International connections

Bluffton hosting educators from China

A 23-member delegation from China West Normal University is learning about American higher education at Bluffton University as part of an ongoing exchange program between the two institutions.

The China West Normal faculty, administrators and government liaisons—including 16 men and seven women—arrived in Bluffton July 27. During a nearly two-week stay, they are also scheduled to spend time at Bowling Green State University and in Lima, Toledo and Dearborn, Mich.

On the Bluffton campus, a Higher Education Training Institute (HETI) is exposing the visitors to Bluffton academic programs and instruction, support programs, facilities, finances and student life.  They are meeting with university President Dr. James Harder; members of his Cabinet; and various faculty, staff and students.  

A tour of the Bluffton community and a stop at Bluffton Exempted Village Schools are also among the items on the itinerary.      

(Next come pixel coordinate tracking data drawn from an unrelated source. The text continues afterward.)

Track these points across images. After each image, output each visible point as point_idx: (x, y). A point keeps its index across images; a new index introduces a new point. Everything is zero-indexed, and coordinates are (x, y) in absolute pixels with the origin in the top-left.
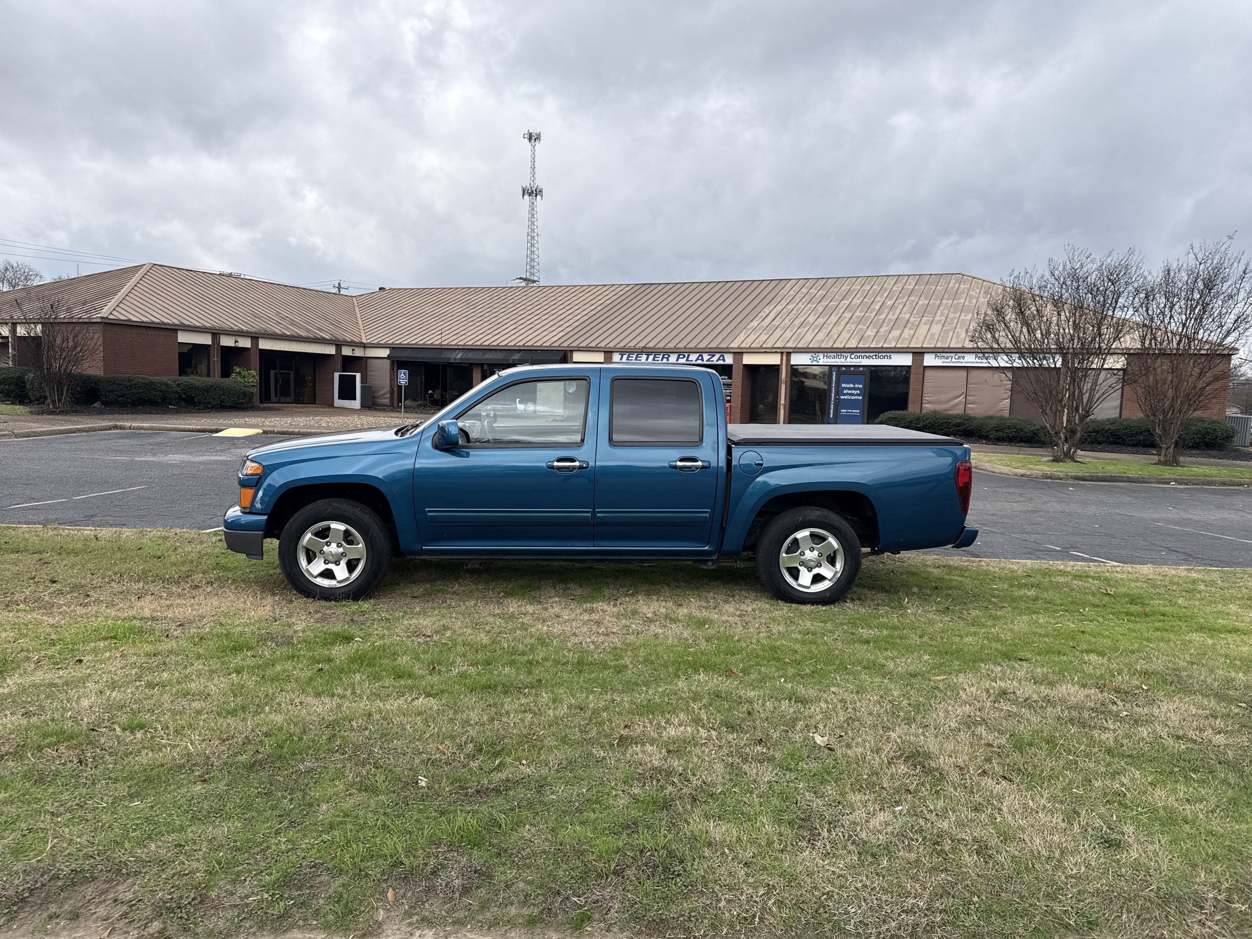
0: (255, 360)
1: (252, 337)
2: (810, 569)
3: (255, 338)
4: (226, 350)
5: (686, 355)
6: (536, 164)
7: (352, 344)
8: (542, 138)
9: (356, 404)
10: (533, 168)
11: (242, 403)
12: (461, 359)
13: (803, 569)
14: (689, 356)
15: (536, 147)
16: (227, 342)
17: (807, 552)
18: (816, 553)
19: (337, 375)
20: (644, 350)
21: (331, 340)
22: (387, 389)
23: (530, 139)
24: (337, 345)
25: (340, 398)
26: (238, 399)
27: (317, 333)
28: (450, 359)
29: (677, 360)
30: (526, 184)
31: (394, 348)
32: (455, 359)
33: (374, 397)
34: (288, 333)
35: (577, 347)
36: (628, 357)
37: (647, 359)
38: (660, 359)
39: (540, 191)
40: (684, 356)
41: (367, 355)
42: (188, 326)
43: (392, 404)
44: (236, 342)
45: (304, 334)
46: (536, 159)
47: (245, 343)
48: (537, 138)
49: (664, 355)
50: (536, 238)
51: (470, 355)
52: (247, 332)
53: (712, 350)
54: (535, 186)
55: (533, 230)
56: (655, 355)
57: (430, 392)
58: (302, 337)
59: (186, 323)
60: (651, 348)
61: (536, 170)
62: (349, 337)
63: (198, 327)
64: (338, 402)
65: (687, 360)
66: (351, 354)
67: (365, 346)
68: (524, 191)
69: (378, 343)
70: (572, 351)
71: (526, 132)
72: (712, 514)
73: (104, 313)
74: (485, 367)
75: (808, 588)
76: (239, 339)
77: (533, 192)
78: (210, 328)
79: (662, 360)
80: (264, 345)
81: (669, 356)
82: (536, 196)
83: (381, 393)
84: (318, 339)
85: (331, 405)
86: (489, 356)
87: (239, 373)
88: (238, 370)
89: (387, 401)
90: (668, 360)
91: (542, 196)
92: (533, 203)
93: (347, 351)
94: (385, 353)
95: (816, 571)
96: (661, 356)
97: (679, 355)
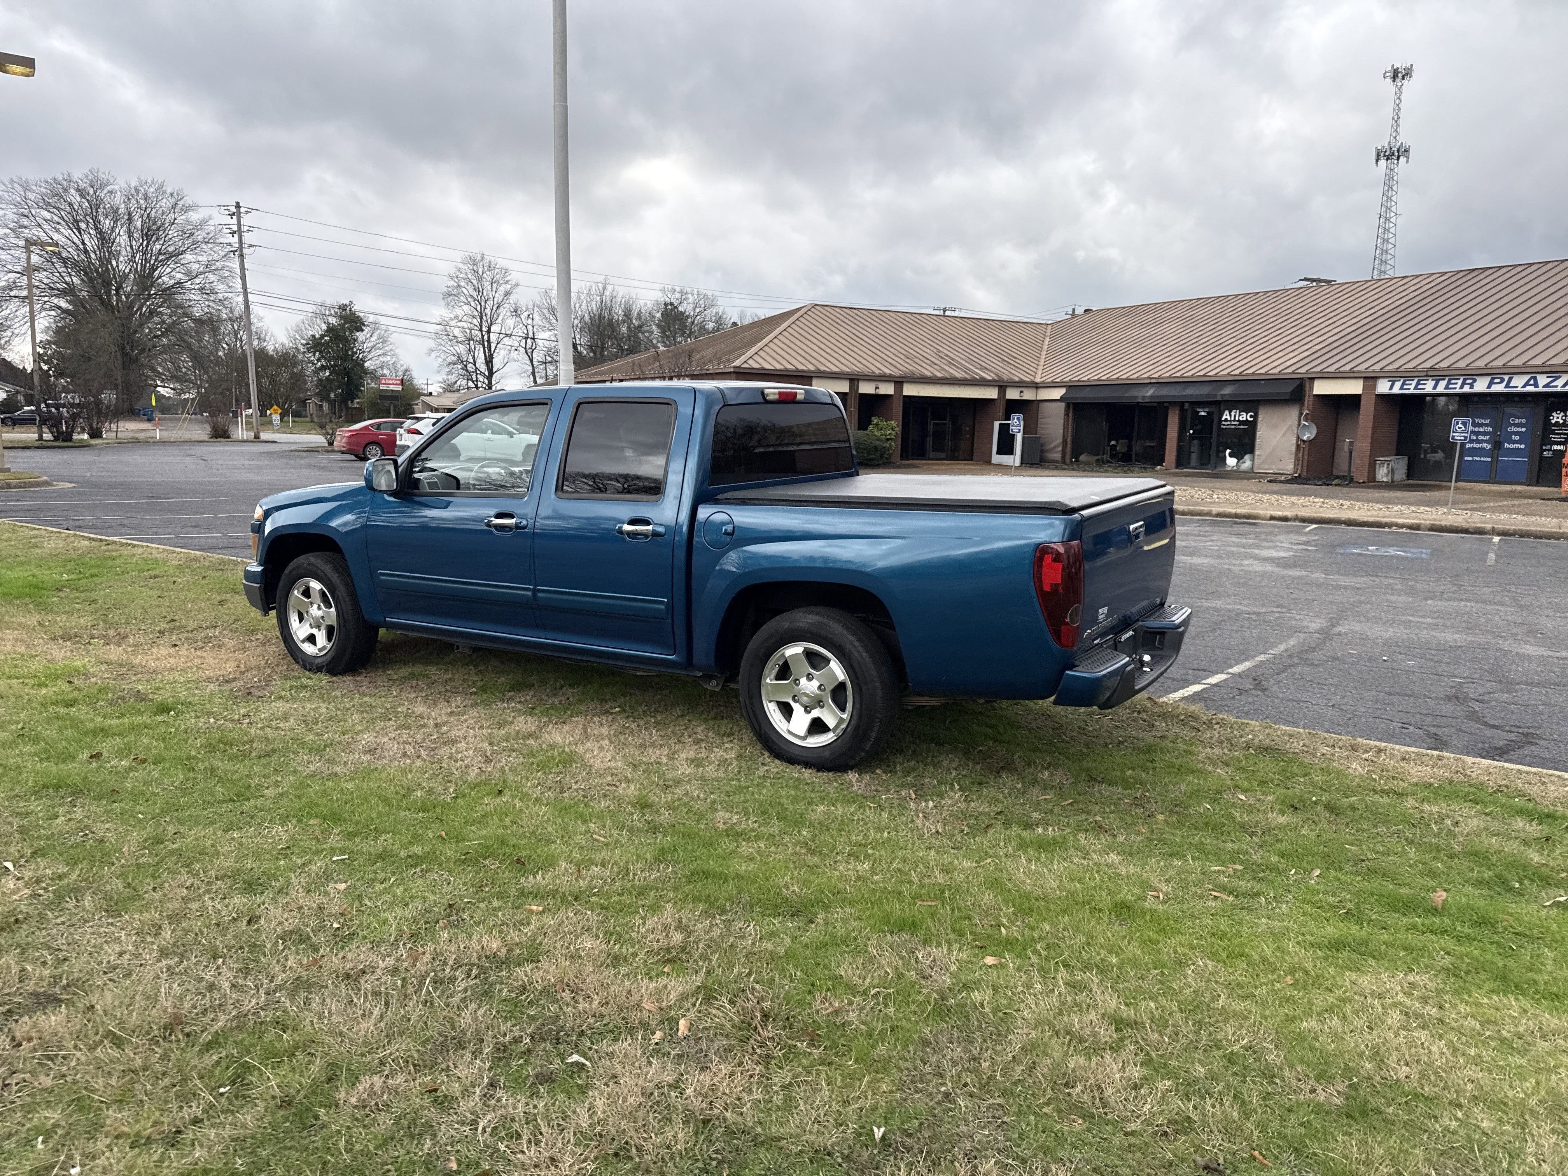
0: (898, 409)
1: (895, 382)
2: (807, 709)
3: (899, 383)
4: (865, 399)
5: (1506, 378)
6: (1401, 114)
7: (1021, 385)
8: (1414, 74)
9: (1015, 459)
10: (1397, 119)
11: (872, 460)
12: (1151, 397)
13: (797, 708)
14: (1510, 380)
15: (1403, 89)
16: (866, 388)
17: (803, 681)
18: (815, 684)
19: (997, 424)
20: (1430, 373)
21: (994, 381)
22: (1060, 440)
23: (1394, 78)
24: (1000, 387)
25: (998, 453)
26: (869, 454)
27: (977, 374)
28: (1136, 397)
29: (1489, 387)
30: (1383, 143)
31: (1070, 387)
32: (1144, 397)
33: (1042, 451)
34: (939, 375)
35: (1321, 372)
36: (1404, 384)
37: (1435, 387)
38: (1458, 386)
39: (1406, 151)
40: (1502, 380)
41: (1039, 398)
42: (825, 372)
43: (1064, 462)
44: (877, 388)
45: (958, 374)
46: (1402, 106)
47: (887, 389)
48: (1407, 74)
49: (1465, 380)
50: (1393, 220)
51: (1165, 392)
52: (890, 376)
53: (1554, 369)
54: (1398, 145)
55: (1389, 209)
56: (1450, 380)
57: (1113, 442)
58: (956, 379)
59: (823, 368)
60: (1443, 369)
61: (1400, 122)
62: (1018, 376)
63: (835, 373)
64: (996, 458)
65: (1507, 386)
66: (1018, 398)
67: (1036, 386)
68: (1378, 155)
69: (1053, 382)
70: (1312, 379)
71: (1389, 69)
72: (670, 606)
73: (737, 363)
74: (1186, 406)
75: (804, 738)
76: (881, 385)
77: (1393, 154)
78: (848, 374)
79: (1462, 387)
80: (910, 390)
81: (1475, 380)
82: (1398, 159)
83: (1052, 445)
84: (977, 380)
85: (988, 462)
86: (1190, 391)
87: (877, 425)
88: (875, 421)
89: (1057, 456)
90: (1472, 387)
91: (1408, 158)
92: (1392, 170)
93: (1012, 394)
94: (1057, 394)
95: (816, 713)
96: (1460, 382)
97: (1493, 379)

The institute is the second that the university has hosted for representatives from China West Normal, an institution with roughly 30,000 students in Nanchong, China. A 16-member, all-male contingent came to Bluffton two summers ago, helping launch the educational and cultural exchange program.

As part of a sabbatical in spring 2013, Dr. Stephen Harnish, a professor and chair of mathematics at Bluffton, worked with the math and physics departments at China West Normal as a visiting scholar in its physics department. Last summer, two dozen teenagers from Nanchong were on campus for a Summer English Camp sponsored by Mennonite Partners in China. That came a couple months after a group of Bluffton students traveled to China for a cross-cultural experience—one of several offered by the university in China in recent years.

Borrowing an idea from the cross-cultural program—in which Bluffton students stay with host families—the current HETI is taking the Chinese educators to the homes of several Bluffton faculty members one evening for “a taste of how families live here,” said Dr. Paul Neufeld Weaver, director of the institute and of cross-cultural programs.  

Other changes from the 2012 institute include at least one business visit and small-group sessions with faculty peers from comparable China West Normal and Bluffton academic departments, the associate professor of education added.

The institute and other exchanges with Chinese collaborators are only part of a hoped-for expansion of Bluffton cross-cultural programs, which also include a new experience in Guatemala beginning this fall.

Noting that the university’s curriculum is “very much focused” on students becoming world citizens, Neufeld Weaver said “we’re hoping we can deepen and broaden these connections with other institutions around the world.”